▶ _Supplied material_:

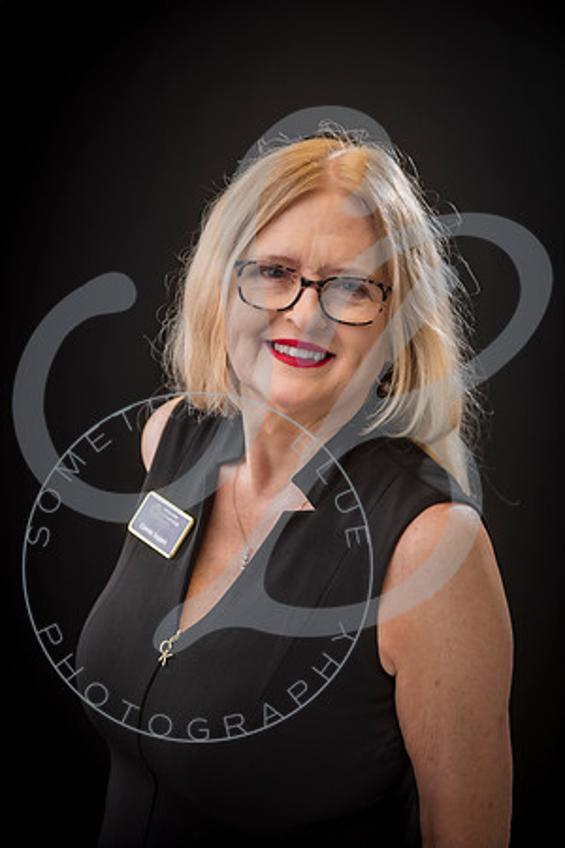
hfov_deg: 21.9
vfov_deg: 32.4
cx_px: 282
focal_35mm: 62
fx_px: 1459
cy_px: 424
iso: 100
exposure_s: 1/160
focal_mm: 62
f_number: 2.8
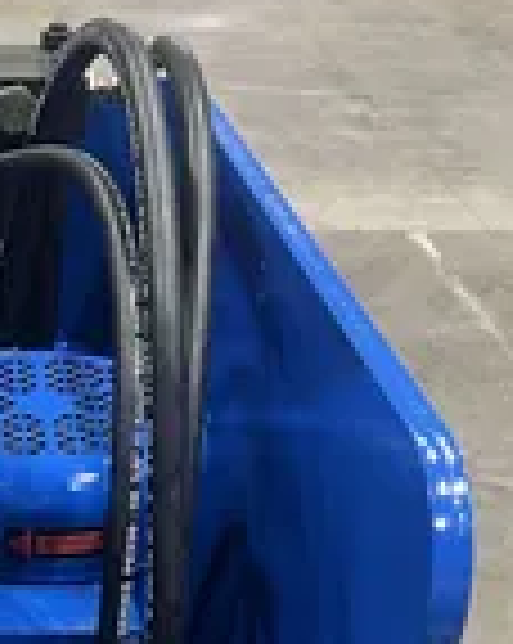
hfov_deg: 20.0
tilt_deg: -38.5
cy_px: 725
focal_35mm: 71
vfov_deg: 24.8
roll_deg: +0.1
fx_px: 1350
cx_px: -122
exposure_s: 1/60
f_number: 1.5
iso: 160
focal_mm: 5.7
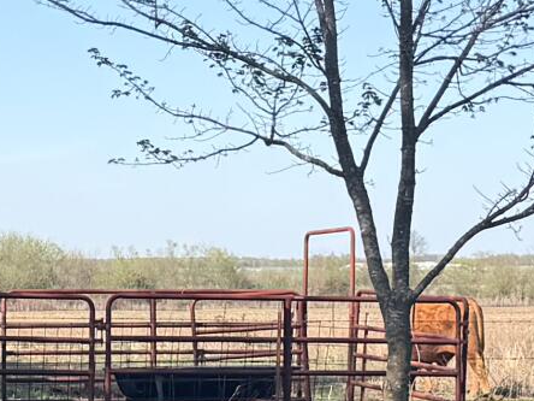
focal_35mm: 162
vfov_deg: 9.2
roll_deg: +1.1
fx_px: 2499
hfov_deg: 12.2
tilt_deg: +3.0
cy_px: 160
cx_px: 131
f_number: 1.78
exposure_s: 1/3584
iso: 80
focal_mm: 6.76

▶ _Exercise directions_: Repeat verbatim all the material, but not the pictures.

▶ _Exercise response_:
hfov_deg: 21.9
vfov_deg: 32.4
cx_px: 282
focal_35mm: 62
fx_px: 1459
cy_px: 424
iso: 100
exposure_s: 1/160
focal_mm: 62
f_number: 2.8
hfov_deg: 20.0
tilt_deg: -38.5
cy_px: 725
focal_35mm: 71
vfov_deg: 24.8
roll_deg: +0.1
fx_px: 1350
cx_px: -122
exposure_s: 1/60
f_number: 1.5
iso: 160
focal_mm: 5.7
focal_35mm: 162
vfov_deg: 9.2
roll_deg: +1.1
fx_px: 2499
hfov_deg: 12.2
tilt_deg: +3.0
cy_px: 160
cx_px: 131
f_number: 1.78
exposure_s: 1/3584
iso: 80
focal_mm: 6.76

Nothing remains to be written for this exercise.